Points of performance:
– Move with good form, Do not shorten the range of motion of the Squat to go faster.
– Having the ball touch your chin to perform the Squat will help you reduce shoulder tension and therefore reduce muscular fatigue.
– Smooth reps.
– Be patient before pulling your body up
– Make sure to create a good hollow body position when you’re moving up.
B: Metcon (Time)
3 rounds for time
20/15 Cal Row
15 Kipping HSPU
10/15 Cal Row
5/arm DB S2OH @1x 100/70lbs
Rest 2 minutes between rounds
Goal: Improve your ability to move fast in short workouts including a heavy DB.
That being said, you must give high intensity efforts on the Row every time you’re on the machine.
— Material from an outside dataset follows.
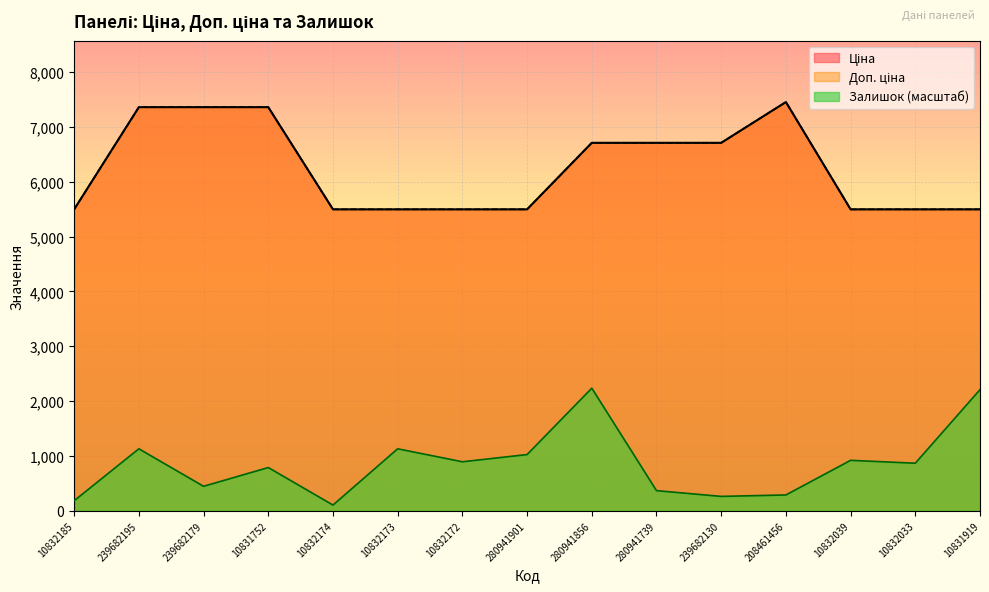

What is the label of the 11th point from the right?

10832174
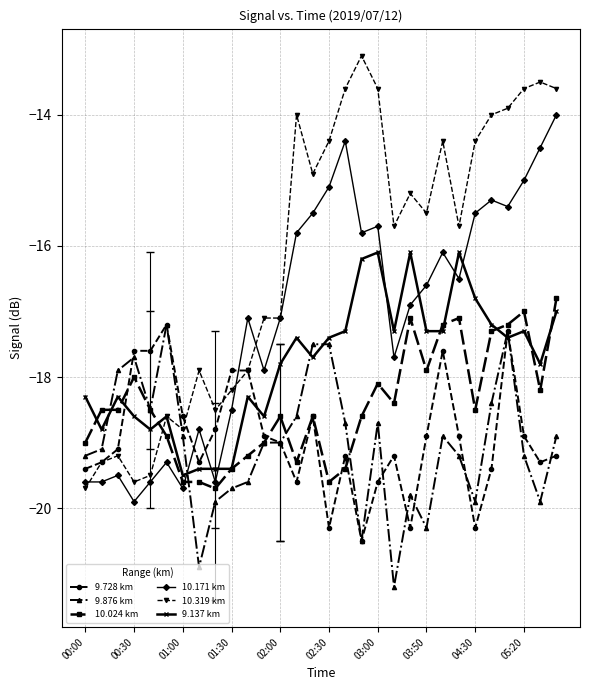

Which series has the widest spread of values?

10.319 km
Imagine yourself in a competition with other athletes next to you moving really fast and chasing the first place of the heat.
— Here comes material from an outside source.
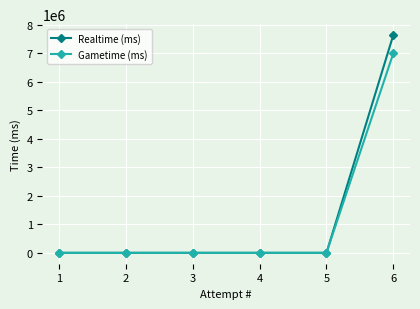

True or false: Gametime (ms) has more than 2 points higher than both neighbors.

False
Tips to go faster on the rower in short distances
Knees extended more than usual at the starting position of the pull
Indeed, bending the knees slightly when you move forward will help you increase your number of strokes/minute and keep the wheel spinning faster in the rower. Think of a deadlift knee bend more than a squat’s.
C: Metcon (No Measure)
3 rounds not for time
10 Hollow body banded Pulldown (Band over body)
10/side Banded KB Press
D: Metcon (No Measure)
Odd: 30sec each side Standing Band external + internal rotation hold
Even: 30sec Hollow body hold + face pull Hold
Goal: Shoulder health
Points of performance:
Ext. + int. rotation
– Both elbows have to be next to your body. Do not let them go away or in any other direction.
Hollow body + face pull
This exercise is designed to strengthen the snapback pull in your Ring Muscle-ups. Indeed, this is the exact position you should have when you perform the snapback in order to have your body elevate more in the air.